数联互通weather
PassAudited by ClawScan on May 10, 2026.
Overview
This is a straightforward WeatherAPI.com weather skill that uses curl and the user's own API key, with only normal credential and third-party API privacy considerations.
This skill appears safe to install if you want WeatherAPI.com weather lookups. Configure your own API key securely, avoid sharing config or troubleshooting output that may reveal it, and remember that queried locations are sent to WeatherAPI.com.
Findings (3)
Artifact-based informational review of SKILL.md, metadata, install specs, static scan signals, and capability signals. ClawScan does not execute the skill or run runtime probes.
Your WeatherAPI key may be used for API calls and could consume your quota if exposed or misused.
The skill explicitly requires the user to configure a WeatherAPI.com credential. This is expected for the integration, but it means the skill can use that provider key.
"primaryEnv": "WEATHER_API_KEY" ... "apiKey": "YOUR-API-KEY-HERE"
Store the key through OpenClaw settings or an environment variable, do not share config or log output containing the key, and rotate the key if it is accidentally disclosed.
Locations you ask about, along with the API key, are sent to WeatherAPI.com.
The skill sends weather query data and the API key to WeatherAPI.com. The destination is disclosed and aligned with the skill purpose.
curl -s "https://api.weatherapi.com/v1/current.json?key=${API_KEY}&q=London"Use the skill only when you are comfortable sending the requested location to WeatherAPI.com, and review that provider's privacy terms if needed.
The agent may run a local curl command to contact the weather provider for the requested location.
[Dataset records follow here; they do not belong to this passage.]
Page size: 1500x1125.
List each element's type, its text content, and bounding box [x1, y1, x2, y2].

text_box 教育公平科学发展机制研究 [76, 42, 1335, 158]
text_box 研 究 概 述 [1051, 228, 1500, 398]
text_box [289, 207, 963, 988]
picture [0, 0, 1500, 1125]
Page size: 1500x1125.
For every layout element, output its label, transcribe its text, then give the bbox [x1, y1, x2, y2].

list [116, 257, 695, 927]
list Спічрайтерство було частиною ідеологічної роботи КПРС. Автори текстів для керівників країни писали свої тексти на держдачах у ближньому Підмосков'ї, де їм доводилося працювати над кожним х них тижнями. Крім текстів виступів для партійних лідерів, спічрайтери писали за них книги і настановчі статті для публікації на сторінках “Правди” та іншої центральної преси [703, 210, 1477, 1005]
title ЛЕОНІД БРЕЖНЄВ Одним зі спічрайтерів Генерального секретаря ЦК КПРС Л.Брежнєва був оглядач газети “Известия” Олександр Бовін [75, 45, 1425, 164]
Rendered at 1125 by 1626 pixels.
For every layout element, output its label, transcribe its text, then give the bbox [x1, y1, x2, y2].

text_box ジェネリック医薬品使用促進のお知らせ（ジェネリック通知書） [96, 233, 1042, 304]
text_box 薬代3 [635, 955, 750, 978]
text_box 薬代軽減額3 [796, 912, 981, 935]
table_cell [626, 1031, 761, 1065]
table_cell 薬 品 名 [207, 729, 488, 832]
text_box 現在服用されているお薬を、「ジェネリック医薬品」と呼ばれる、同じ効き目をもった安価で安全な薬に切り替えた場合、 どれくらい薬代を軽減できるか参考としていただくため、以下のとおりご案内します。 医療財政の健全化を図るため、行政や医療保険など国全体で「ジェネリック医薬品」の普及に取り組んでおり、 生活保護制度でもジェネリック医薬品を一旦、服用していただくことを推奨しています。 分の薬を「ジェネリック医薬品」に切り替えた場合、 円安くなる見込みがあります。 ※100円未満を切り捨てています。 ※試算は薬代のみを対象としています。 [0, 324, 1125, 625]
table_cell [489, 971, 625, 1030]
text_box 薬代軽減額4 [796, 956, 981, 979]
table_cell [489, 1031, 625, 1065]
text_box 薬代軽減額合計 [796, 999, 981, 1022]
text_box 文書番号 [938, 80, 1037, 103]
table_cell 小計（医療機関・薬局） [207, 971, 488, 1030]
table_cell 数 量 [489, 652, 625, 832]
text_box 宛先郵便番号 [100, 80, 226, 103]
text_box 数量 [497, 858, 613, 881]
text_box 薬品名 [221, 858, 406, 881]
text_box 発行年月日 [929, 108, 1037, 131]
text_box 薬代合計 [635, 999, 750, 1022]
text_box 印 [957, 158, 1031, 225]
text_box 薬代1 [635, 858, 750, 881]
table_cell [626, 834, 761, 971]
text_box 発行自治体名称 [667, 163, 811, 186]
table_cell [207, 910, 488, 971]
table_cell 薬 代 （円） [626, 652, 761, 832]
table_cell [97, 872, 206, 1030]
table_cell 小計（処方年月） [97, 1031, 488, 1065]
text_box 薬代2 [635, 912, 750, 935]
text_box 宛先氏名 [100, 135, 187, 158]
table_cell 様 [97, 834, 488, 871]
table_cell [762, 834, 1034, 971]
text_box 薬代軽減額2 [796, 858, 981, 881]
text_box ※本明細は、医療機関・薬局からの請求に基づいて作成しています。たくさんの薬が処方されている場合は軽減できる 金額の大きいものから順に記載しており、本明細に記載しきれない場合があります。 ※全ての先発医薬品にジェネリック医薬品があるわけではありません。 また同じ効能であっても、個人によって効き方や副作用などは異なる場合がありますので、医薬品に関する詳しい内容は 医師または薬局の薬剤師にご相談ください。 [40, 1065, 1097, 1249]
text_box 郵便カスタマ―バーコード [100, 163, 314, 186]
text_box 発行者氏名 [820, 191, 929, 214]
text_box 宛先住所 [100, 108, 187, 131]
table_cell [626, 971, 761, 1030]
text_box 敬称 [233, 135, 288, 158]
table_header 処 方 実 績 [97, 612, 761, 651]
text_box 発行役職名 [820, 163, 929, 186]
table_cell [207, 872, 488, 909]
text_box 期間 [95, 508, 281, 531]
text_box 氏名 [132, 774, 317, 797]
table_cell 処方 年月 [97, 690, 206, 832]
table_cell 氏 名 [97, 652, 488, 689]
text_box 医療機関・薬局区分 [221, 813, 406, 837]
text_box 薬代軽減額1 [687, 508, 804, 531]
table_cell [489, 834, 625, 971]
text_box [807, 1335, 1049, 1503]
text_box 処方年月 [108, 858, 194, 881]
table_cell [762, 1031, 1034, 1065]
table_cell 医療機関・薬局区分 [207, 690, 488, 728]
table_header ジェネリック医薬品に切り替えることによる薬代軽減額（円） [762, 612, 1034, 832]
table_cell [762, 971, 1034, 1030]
The operational examples rely on shell curl commands. This is central to the skill and not suspicious by itself, but user-provided locations should be handled safely if the example is adapted.
curl -s "https://api.weatherapi.com/v1/forecast.json?key=${API_KEY}&q=London&days=7"Keep curl usage limited to WeatherAPI.com endpoints and ensure user-supplied location text is URL-encoded rather than inserted into shell commands unsafely.